Learn with Sphere: Google Cloud Machine Learning Pipeline: An approach to building an automated scalable ML pipeline using GCP

15 Apr 2021

I’m Nikolay Milya, a Senior Full-Stack Developer at Sphere Partners. In this article, I am going to explain how to build a pipeline to automate the ML training process. The machine learning process from my perspective depends on two parts. The first one is how we train the model and how we receive the predictions. The second part is how we use it in real life and how we can scale it. Let’s start with an example of a basic ML pipeline. It consists of 4 steps. Let’s go through each step. 

1. Data Collection

The first step is data collection. We start by collecting the data and preparing it for training. 

2. Model Training 

The second step is model training. Once we have collected the data we need, we can begin our model training. 

3. Model Evaluation

The third step is model evaluation. This is where we evaluate the accuracy and the efficiency of the model. 

4. Providing Predictions 

The last step is where we provide our predictions. This is where we take our model and provide predictions based on our needs.     

Based on this flow, I have underlined three common issues we face during our development process. You can see these in the visual example below of this machine learning pipeline.

The first problem is:

How do we collect and prepare the data in case of the dynamic data flow?

Let’s imagine that we have an application which we need to scale and we have an increased amount of data every day stored somewhere. Based on this data, we need to retrain our model. For example, if we have an application that collects the user’s input, then of course we need to retrain our model perhaps even on a daily basis. And we need to do it automatically. 

The second problem is:

How do we relaunch the training and evaluation process by trigger?  

This is all about knowing when to relaunch our training and how we need to do it. 

The third problem is:

Where do we keep the model and how do we get the predictions?

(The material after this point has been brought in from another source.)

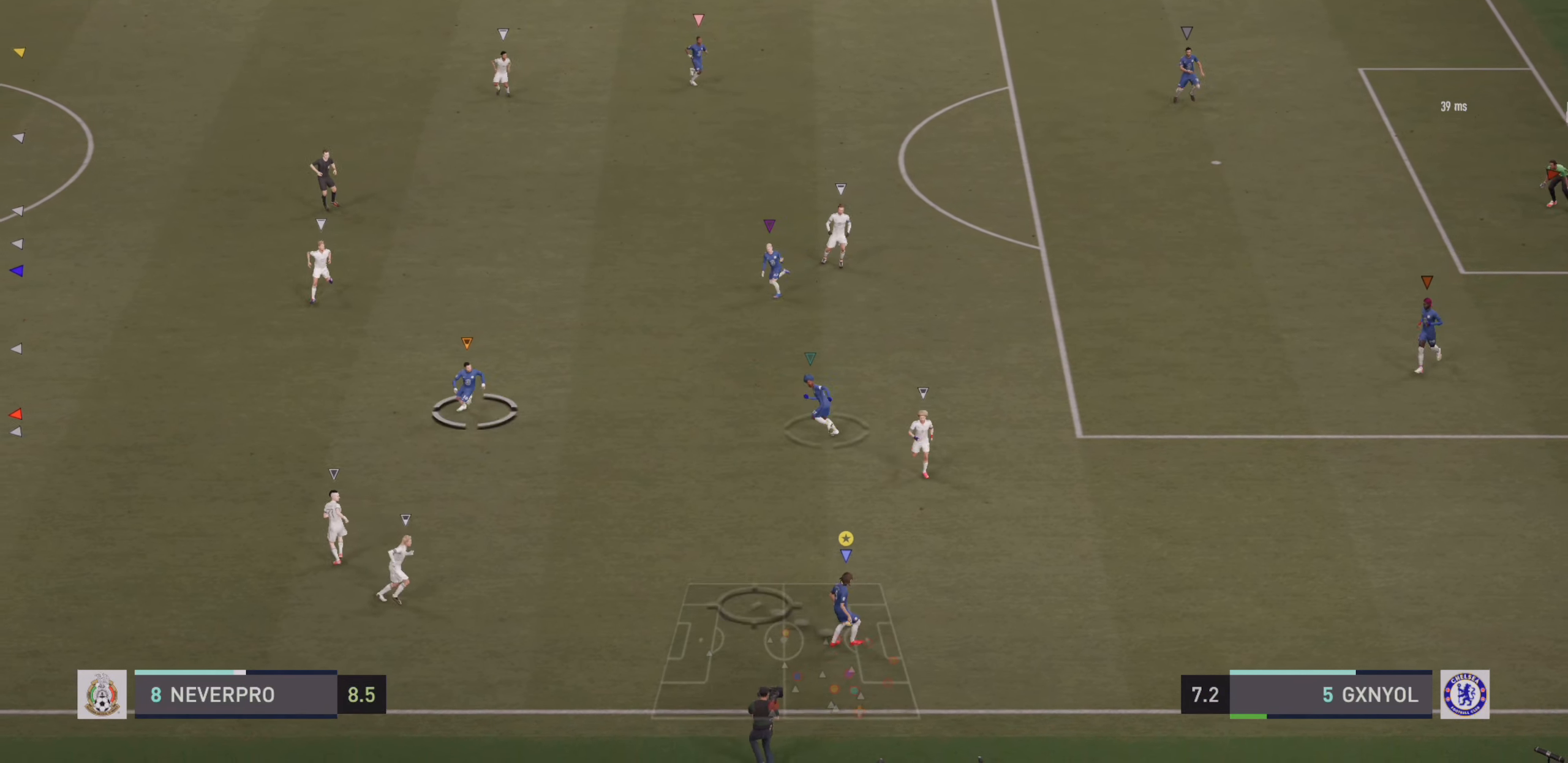
{"dt_ms": 500, "buttons": [], "left_stick": "up-left", "events": [[66, "CROSS", "up"]]}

In general, there are two approaches on deciding where to keep the model. The first is in the cloud and the second is locally. I’m going to go through the advantages and advantages of both. 

cloud solutions

1. Storing model in the Cloud

Advantages 

  • Possibility to create the model as a microservice 
  • Not high level of labour-input 
  • Good choice for dynamic data flows which don’t require the multiple re-trainings of the model in a short period of time 

Disadvantages 

  • API calls decrease speed – every time we need to make an API call, we need to wait for a response and we might have delays and timeouts – this isn’t sufficient for all types of projects. For example, if you have a streaming data flow, a camera, we can log a big amount of data and we can retrain the model to get new predictions every second, but then it’s not sufficient for this case because it will take a lot of time to load the data.  
  • Low quality model optimization may affect the timeouts 
  • Bad choice for “streaming” data flows
  • Cloud services are not free of charge 

2. Storing the model locally 

Advantages 

  • Increased speed, doesn’t depend on the network – no API calls so we don’t have the disadvantage of delays as in the Cloud 
  • Doesn’t require extra payments for services 
  • Good choice for static or streaming data flows – as the model is located locally so it doesn’t require any third party services to be paid for or to wait for a response for a long time

Disadvantages 

  • Low scalability – located locally so not possible to produce it like an API call. For example, if other applications would like to receive this data, it needs to take care of how to load the model locally.   
  • There is no way to make a general API endpoint as a service 

In general, the pipeline should resolve these three problems for us mentioned earlier and displayed in the image provided. It should reduce the amount of manual work, increase the scalability and enable us to customize the process. 

For a practical example of this pipeline I’m going to walk you through, I’ve used these tools:

  • Project boilerplate – boilerplate code which includes the logic of validating the data and training the model. 
  • GitHub Actions – GitHub service to trigger the events of the pipeline
  • GCP services – Google Functions, Google Storage, Cloud Build 

Now let’s go through the pipeline flow. As I take you through the next steps, please keep in mind I have a project already set up with a pre-built pipeline for it. There are four actions I’d like to point out here.  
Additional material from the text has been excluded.